My brother, Eric Verploegen, loaned me Social Entreprenuership: What Everyone Needs To Know by David Bornstein and Susan Davis. Eric has recently been doing a lot of thinking, talking, and reading about how he and others effect the world around us. This includes topics such as energy consumption and global warming, the misguided use of growth as a metric of success and prosperity, and population growth.
One of the themes that my brother has been drilling into my head is the importance of social entrepreneurs, which is the reason he loaned me this book. Eric has been impressing upon me that I am an entrepreneur even though I do not currently have the desire to start my own public health organization or initiative. Everyone involved in a social entrepreneurship is themselves a entrepreneur, even if they are not the big picture thinker.
This book provides a plethora of examples of organizations that got it right and how they were able to achieve social change. The book reads fast and defines the who, what, where, when, and how of social entrepreneurship’s. The short answers to these questions as defined by the book are anyone, for any socially productive cause, anywhere, now more than ever, through increasingly interesting and innovative channels and methods. Many of the themes in this book include seemingly common sense advice that is difficult to achieve in practice, such as having an open mind and thinking outside of the box. The book also encourages collaboration and cooperation between fields and the integration of knowledge sharing and partnerships between not-for-profits, for-profit businesses, governments, and academic institutions.
A subject that I have been thinking a lot about is the importance and desire for socially minded organizations to achieve sustainability. I particularly like how the authors of Social Entrepreneurship addressed this:
“…the idea of sustainability can be considered in two ways: the sustainability of an institution and the sustainability of ideas or values. The way we speak about sustainability usually refers to individual institutions. This is limiting. It’s like speaking about the lives of trees rather than the lives of forests. Both are important, but just as trees fall and are absorbed into the ground, institutions go through cycles of growth and decay. Some find ways to renew themselves; some die off. In thinking about sustainability, it is key to focus on the forest.”
This spoke to me. While I whole heartily believe that organizations should have good business sense in order to be efficient and successful, it is also important that organizations remember their goal. The goal of the organization should not necessarily be sustainability of the organization itself, but sustainability of the core mission.

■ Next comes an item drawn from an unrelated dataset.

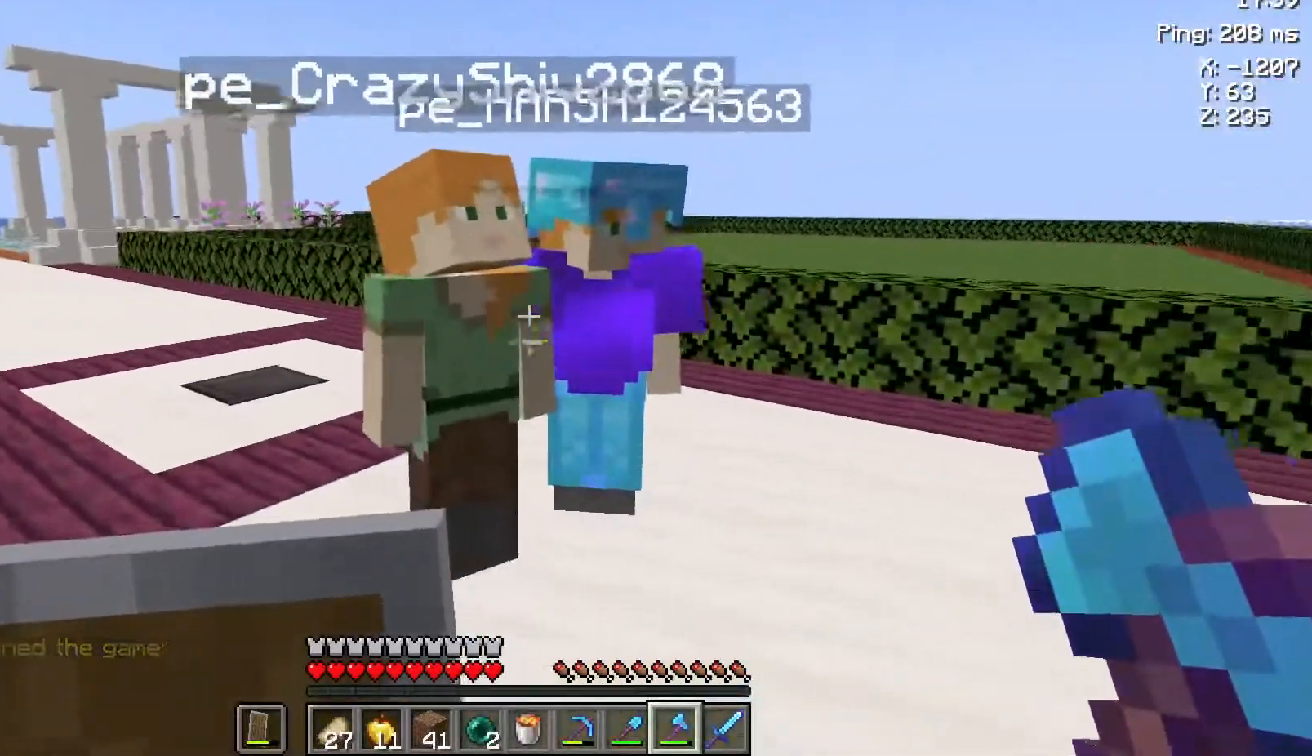
{"keys": ["d"], "mouse": [], "events": [[100, "w", "down"], [333, "w", "up"], [400, "d", "down"]]}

A great example that Bornstein and Davis provide in this book is Jeffery Hollender, the founder of Seventh Generation. Seventh Generation’s goal is to increase the use of environmentally friendly household cleaning products. While Hollender had his own company to run and compete in the household cleaning product market, he also provided unpaid consulting services to Walmart. Since Walmart is a massive distributor of household products around the US and the world, Hollanders impact on the environment would be greater if was successful at reducing the impact of this retail giant – even if they were not selling Seventh Generation products. “At the highest level, success for a social entrepreneur is not about building the biggest or best organization in the field. It is about changing the field.”
I also liked how the authors related the needs of new entrepreneurial social ventures to new business ventures. They discuss how the riskiest part of any venture is during the growth phase, and this is no exception for social or non-profit ventures. Scaling an idea that was successful as a small model many times fails to take off in different settings with different parameters surrounding the need or demand.
This book did a great job of relating the social entrepreneurial world to the average for-profit businesses. While there were many real world examples provided for each point made in the book, I feel that the authors overused a number of organizations that they are affiliated or familiar with. It would have been nice to learn about a wider breadth of organizations and businesses in this social entrepreneurship category. All in all, Social Entrepreneurship: What Everyone Needs to Know was a worthwhile quick read that provided interesting ideas to continue thinking about.